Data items
** BEGIN **
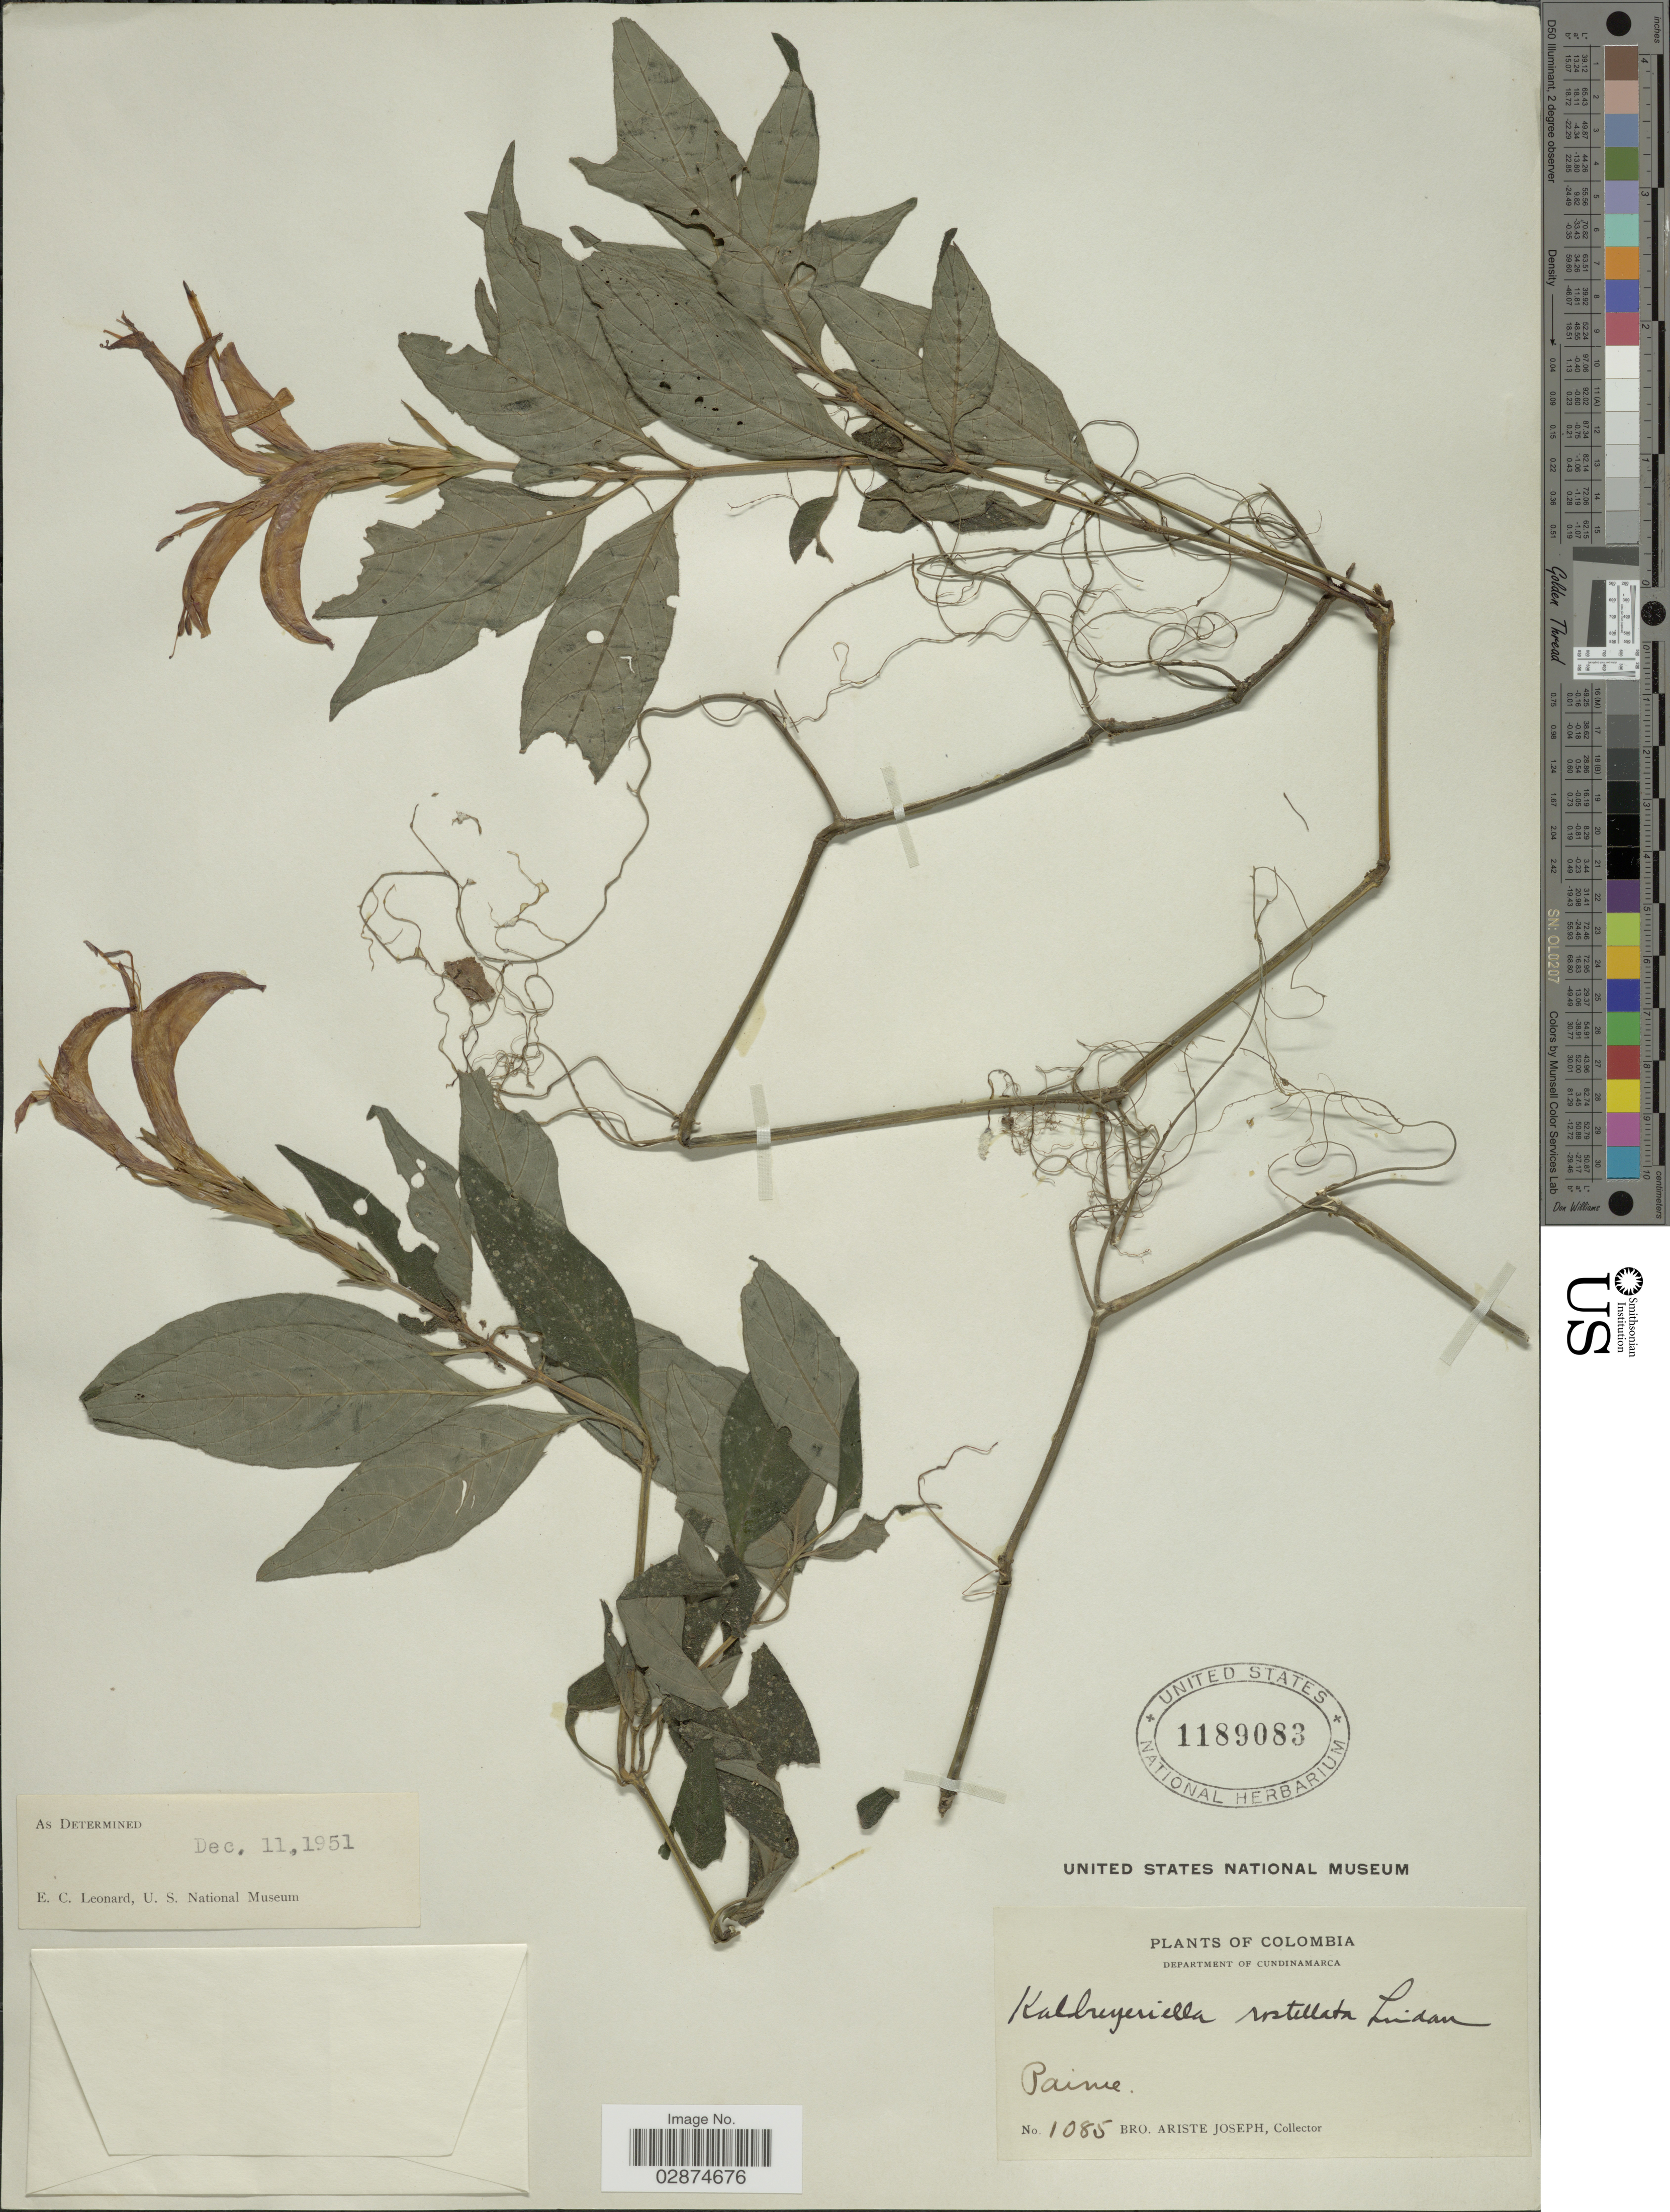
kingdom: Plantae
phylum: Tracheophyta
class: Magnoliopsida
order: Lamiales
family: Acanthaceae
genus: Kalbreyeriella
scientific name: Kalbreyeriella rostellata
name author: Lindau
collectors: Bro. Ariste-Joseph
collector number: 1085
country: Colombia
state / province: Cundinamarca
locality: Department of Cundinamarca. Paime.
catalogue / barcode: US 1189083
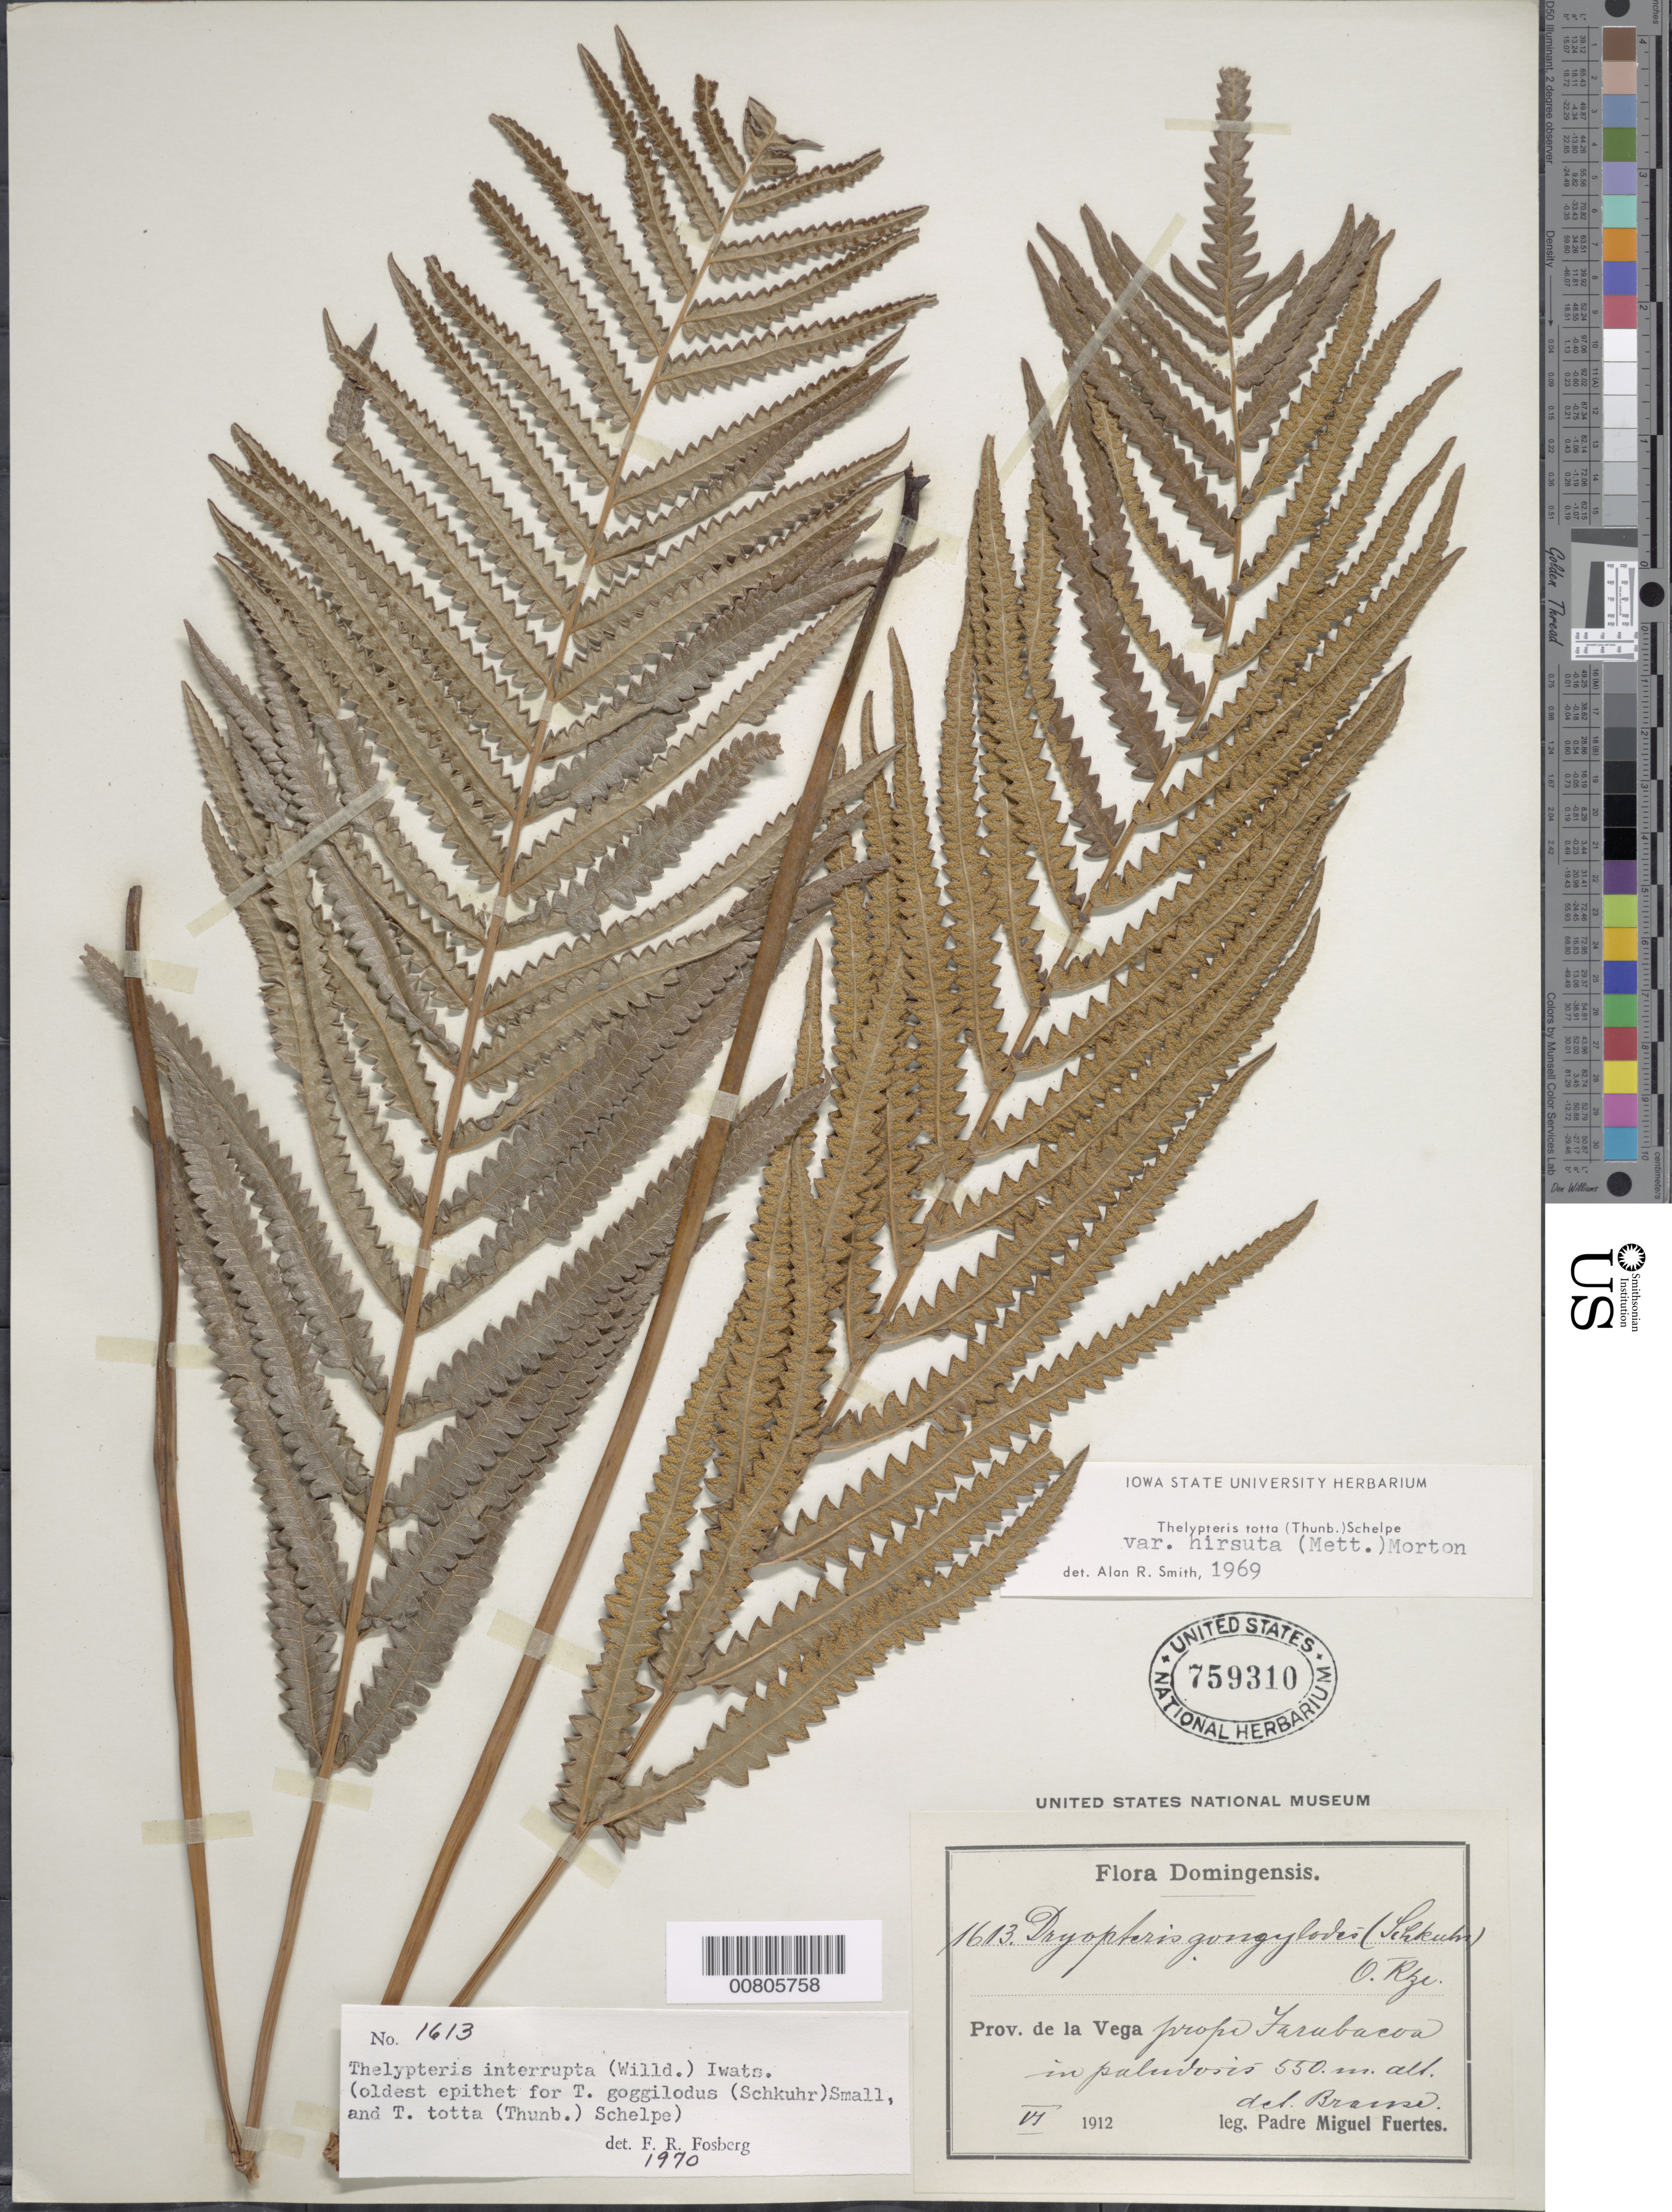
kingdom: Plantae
** END **
> **Work instructions**
Format the lines from the one containing "family: Acanthaceae" through the last line of the entries, both included, as a JSON list of strings with one string per line and no blank lines. Leave the pictures out of the list.

> **Answer to this exercise**
[
  "family: Acanthaceae",
  "genus: Kalbreyeriella",
  "scientific name: Kalbreyeriella rostellata",
  "name author: Lindau",
  "collectors: Bro. Ariste-Joseph",
  "collector number: 1085",
  "country: Colombia",
  "state / province: Cundinamarca",
  "locality: Department of Cundinamarca. Paime.",
  "catalogue / barcode: US 1189083",
  "kingdom: Plantae"
]